START Supplied text

How to Spot a Bad Benchmark
Benchmarks can be helpful in making informed decisions, but they become a problem when they are manipulated or lack transparency. As a director of product for Aerospike, I recently outlined how to spot bad benchmarks in my presentation, “That Garbage Benchmark is Useless.”Some questions to ask yourself when considering benchmarks:
Does this even make sense? Benchmarks are usually marketing, not engineering. So, ask yourself: “Do the physics involved make sense? How are they measuring results? Is this database made of magic?” I once heard the CTO of a database company talking about how an active-active cluster that was deployed across continents could transfer data between the regions in less than a millisecond. That’s amazing! But you know what? The distance between Virginia and Frankfurt is 6,000 kilometers. The speed of light is 22 milliseconds one way, but somehow with CRDTs this could happen. The marketing magic trick was that he first mentions local writes (“obviously fast”), then adds CRDTs, which have nothing to do with latency. Then he puts up the picture of data moving between two continents, and now there’s a false idea in your head. Two unrelated things, the local submillisecond write, and the data sync between two continents turn into submillisecond across continents.

END Supplied text

**Directions**
1 - Shorten the paragraph of the bad-benchmark article that begins "Benchmarks can be helpful", and keep its main facts.
2 - In the bad-benchmark article, how far apart are Virginia and Frankfurt?
3 - Keep writing the article on spotting bad benchmarks, picking up after its last sentence.

START Provided information

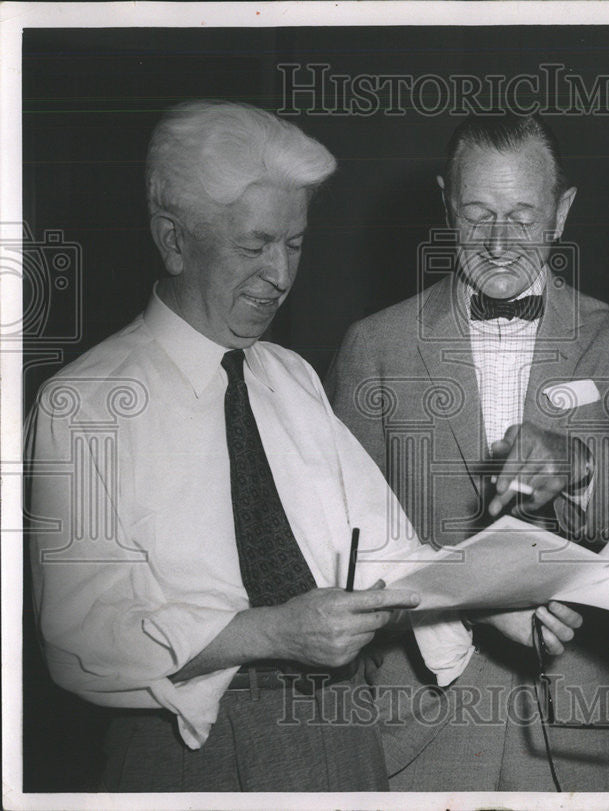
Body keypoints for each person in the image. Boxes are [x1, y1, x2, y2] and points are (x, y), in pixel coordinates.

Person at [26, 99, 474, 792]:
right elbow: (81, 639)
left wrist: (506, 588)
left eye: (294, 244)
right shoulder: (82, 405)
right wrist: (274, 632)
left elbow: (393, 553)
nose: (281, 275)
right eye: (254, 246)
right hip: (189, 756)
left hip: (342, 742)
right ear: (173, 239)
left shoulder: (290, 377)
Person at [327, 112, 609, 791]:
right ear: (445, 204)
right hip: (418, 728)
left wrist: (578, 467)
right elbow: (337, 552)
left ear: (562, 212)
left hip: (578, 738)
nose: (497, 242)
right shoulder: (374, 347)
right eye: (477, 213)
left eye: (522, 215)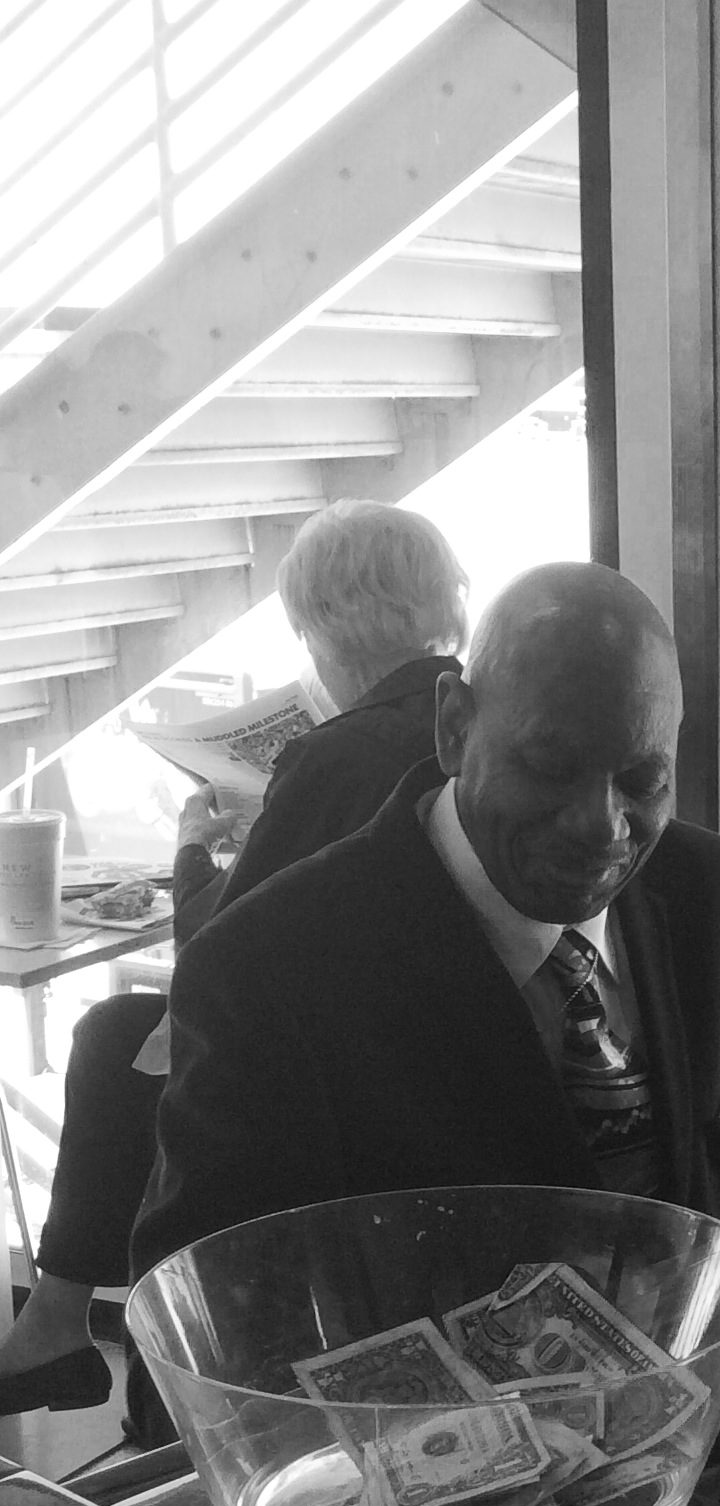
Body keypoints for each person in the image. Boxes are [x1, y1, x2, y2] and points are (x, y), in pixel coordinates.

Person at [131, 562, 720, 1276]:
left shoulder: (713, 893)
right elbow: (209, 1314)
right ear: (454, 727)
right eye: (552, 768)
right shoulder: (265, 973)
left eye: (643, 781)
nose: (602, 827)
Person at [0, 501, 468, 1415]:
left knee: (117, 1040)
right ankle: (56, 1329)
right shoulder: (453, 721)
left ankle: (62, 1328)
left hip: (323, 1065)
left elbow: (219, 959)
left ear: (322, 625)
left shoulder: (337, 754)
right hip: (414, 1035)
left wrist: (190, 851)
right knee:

END Provided information
START Provided information

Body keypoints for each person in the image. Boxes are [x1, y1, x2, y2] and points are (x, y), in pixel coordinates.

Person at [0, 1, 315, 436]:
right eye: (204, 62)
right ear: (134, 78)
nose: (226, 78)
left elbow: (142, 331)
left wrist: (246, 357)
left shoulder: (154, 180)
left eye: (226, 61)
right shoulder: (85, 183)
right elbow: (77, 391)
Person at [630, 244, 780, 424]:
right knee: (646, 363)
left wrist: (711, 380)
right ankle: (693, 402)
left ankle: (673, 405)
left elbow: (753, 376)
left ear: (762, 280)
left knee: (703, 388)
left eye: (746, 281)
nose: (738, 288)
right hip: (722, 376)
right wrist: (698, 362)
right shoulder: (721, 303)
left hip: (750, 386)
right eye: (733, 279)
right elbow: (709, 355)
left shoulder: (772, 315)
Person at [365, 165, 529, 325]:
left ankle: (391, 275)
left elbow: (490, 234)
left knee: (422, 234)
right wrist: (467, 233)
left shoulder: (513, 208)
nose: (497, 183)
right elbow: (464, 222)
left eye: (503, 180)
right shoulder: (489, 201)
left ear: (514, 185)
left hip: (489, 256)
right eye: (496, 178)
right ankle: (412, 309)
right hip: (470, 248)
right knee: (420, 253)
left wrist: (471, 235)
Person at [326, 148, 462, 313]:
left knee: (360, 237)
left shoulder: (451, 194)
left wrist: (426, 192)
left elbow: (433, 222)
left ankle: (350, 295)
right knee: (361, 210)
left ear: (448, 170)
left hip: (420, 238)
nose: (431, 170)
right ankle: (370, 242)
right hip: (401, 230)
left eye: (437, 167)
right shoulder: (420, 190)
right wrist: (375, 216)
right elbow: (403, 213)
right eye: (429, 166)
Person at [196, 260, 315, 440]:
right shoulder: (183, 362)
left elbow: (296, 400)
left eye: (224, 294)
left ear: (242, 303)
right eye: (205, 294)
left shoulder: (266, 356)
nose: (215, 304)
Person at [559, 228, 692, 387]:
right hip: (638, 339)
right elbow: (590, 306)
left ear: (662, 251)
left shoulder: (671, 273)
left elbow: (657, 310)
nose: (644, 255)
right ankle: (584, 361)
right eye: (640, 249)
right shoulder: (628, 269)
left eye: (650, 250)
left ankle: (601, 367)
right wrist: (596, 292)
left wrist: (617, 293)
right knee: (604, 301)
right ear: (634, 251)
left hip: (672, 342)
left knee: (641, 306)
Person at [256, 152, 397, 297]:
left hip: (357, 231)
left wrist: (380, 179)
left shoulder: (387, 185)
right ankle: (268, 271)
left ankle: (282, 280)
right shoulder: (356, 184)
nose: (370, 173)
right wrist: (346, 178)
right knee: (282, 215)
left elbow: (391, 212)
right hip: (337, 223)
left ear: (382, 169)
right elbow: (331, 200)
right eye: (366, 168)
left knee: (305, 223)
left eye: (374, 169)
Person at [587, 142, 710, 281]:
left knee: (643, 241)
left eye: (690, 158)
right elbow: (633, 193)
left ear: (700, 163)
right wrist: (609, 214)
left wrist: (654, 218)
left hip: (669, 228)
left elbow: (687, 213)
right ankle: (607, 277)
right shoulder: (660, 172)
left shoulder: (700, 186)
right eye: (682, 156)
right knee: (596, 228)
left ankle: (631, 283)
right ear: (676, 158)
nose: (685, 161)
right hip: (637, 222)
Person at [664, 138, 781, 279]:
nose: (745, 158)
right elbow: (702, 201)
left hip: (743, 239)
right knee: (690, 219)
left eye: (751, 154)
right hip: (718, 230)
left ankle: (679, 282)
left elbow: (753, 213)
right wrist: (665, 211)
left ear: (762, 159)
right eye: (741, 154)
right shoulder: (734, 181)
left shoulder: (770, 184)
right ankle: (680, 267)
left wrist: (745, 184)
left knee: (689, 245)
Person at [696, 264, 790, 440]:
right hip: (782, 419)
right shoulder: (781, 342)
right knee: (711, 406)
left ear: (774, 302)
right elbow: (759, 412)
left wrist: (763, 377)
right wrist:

END Provided information
START Provided information

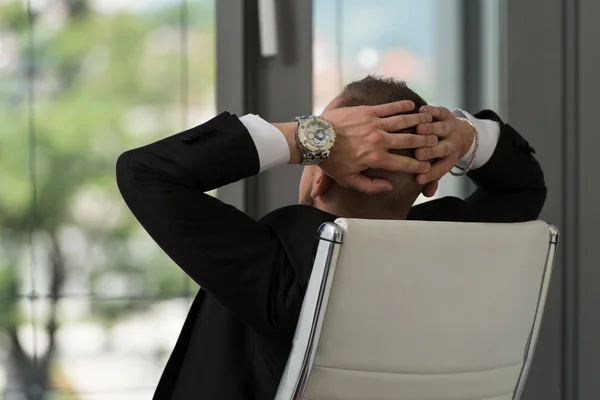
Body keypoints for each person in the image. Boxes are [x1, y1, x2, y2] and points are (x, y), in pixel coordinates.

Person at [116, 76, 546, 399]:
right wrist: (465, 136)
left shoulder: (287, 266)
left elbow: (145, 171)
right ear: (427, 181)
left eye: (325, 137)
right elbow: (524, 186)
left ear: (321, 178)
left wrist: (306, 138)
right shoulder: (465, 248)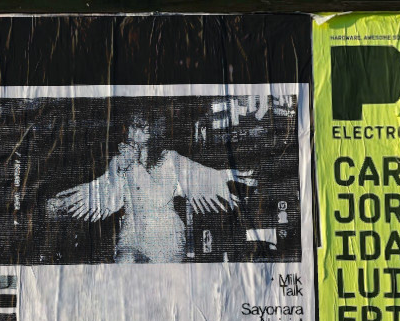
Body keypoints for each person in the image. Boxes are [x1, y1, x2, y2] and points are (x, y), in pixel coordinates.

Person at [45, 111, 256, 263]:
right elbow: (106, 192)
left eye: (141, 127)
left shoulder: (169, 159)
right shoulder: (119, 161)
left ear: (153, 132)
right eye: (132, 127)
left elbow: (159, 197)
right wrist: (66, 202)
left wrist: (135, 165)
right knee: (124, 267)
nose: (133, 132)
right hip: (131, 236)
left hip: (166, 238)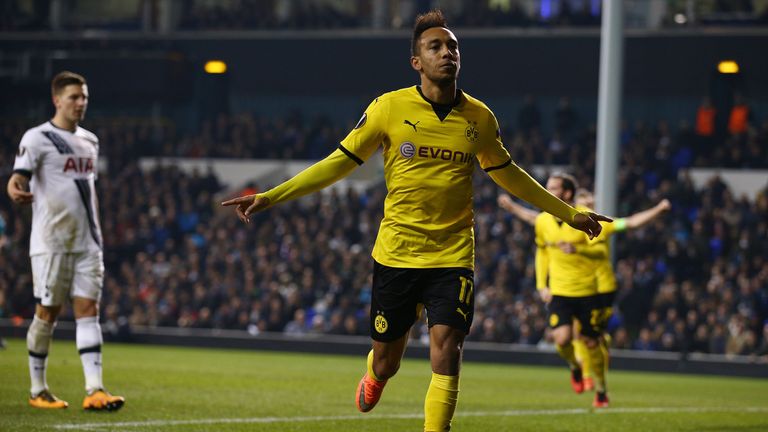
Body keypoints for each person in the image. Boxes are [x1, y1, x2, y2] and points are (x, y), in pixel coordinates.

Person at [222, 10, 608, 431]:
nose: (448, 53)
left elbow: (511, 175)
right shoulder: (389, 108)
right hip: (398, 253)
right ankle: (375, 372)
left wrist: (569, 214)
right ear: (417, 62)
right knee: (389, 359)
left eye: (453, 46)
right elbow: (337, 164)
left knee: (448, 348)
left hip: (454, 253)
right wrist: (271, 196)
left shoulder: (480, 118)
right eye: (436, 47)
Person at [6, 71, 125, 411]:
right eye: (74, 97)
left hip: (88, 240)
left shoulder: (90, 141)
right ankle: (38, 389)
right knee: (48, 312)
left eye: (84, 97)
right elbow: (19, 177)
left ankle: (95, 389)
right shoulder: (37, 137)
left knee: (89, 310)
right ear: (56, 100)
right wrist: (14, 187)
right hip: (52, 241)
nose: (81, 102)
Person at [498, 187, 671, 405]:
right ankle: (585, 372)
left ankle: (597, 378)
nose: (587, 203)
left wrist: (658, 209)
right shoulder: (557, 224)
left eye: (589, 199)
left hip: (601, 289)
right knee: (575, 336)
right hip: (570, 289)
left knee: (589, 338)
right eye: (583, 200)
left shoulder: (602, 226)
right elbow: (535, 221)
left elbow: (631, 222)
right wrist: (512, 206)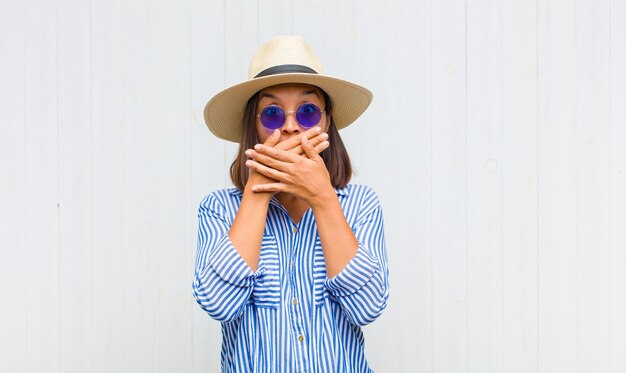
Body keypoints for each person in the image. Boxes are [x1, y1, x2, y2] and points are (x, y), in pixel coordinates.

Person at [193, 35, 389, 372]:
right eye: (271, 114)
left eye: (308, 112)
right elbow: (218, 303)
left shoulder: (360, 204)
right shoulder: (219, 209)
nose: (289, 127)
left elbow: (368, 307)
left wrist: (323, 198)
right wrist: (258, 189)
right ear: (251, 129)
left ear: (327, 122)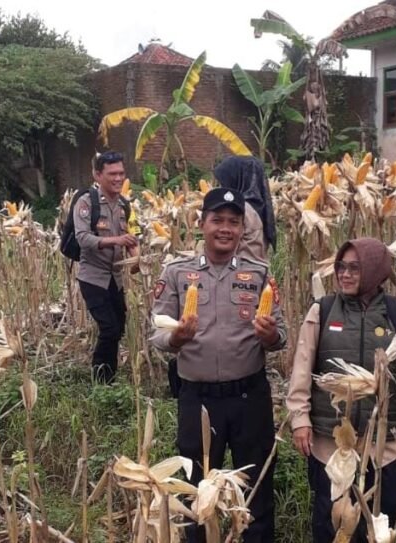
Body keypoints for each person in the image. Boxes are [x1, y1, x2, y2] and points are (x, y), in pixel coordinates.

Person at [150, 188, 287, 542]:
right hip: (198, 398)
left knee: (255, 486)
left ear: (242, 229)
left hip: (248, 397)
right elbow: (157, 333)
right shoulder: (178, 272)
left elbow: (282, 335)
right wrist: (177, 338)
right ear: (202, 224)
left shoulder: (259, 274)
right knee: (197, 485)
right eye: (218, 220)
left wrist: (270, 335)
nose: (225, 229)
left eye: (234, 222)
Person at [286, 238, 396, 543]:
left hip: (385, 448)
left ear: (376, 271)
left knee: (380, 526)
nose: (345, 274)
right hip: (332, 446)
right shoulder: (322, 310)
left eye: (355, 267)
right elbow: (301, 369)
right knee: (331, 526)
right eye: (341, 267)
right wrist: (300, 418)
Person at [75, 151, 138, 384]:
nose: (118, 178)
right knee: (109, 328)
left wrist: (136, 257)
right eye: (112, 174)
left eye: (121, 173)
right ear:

END Provided information

**Responses**
1 - Benchmarks help people make informed decisions, but they become a problem when they are manipulated or not transparent. As Aerospike's director of product, I covered how to spot bad ones in my talk "That Garbage Benchmark is Useless," and I suggest some questions to ask when weighing a benchmark.

2 - 6,000 kilometers.

3 -
Is there obfuscation? Academic terms can be misused, such as terms sounding the same but having different meanings. “Strong eventual consistency” and “strong consistency” are academic terms that mean completely different things. It would be like someone saying that the Santa Cruz Warriors are the same as the Golden State Warriors – although they sound the same, they are completely different teams, competing in different leagues. Make sure that any academic terms being used are clear and not confusing.
Does it really tell you anything? Get beyond the marketing and look at whether a benchmark makes economic sense, and whether it really tells you anything about a real deployment. Is the test dataset realistic? Or is it too small to give you a true picture? I read a recent IoT benchmark of a competitor and noted that their total dataset was seven terabytes. The 83 node cluster used had a capacity of 31 terabytes of RAM and 300 terabytes of disc. So, why would anyone use a dataset so small if the capacity is 100 times bigger? Does this actually tell you anything about a real deployment? Would you ever purchase 100 times more hardware for a database than the size of your dataset?
Is it absurdly overprovisioned? Another company published a fantastical benchmark of hundreds of millions of operations per second, with a dataset of 1 billion keys, 100 bytes each, totaling 93 gigabytes. This 93 gigabyte benchmark ran on a 40 node cluster that had six terabytes of RAM. One percent utilization. You know what else is close to that 1 percent? The L2 cache. Now the real question is: Do you know of anybody who is going to buy an L2 cache database? I don’t. Is this pure marketing or not? It sort of feels like it.
Is it fair? Did the benchmark publisher intentionally hobble the competition? Is the competing system configured in a way that no one actually uses? An honest benchmark gives a fair chance to the other system being compared to.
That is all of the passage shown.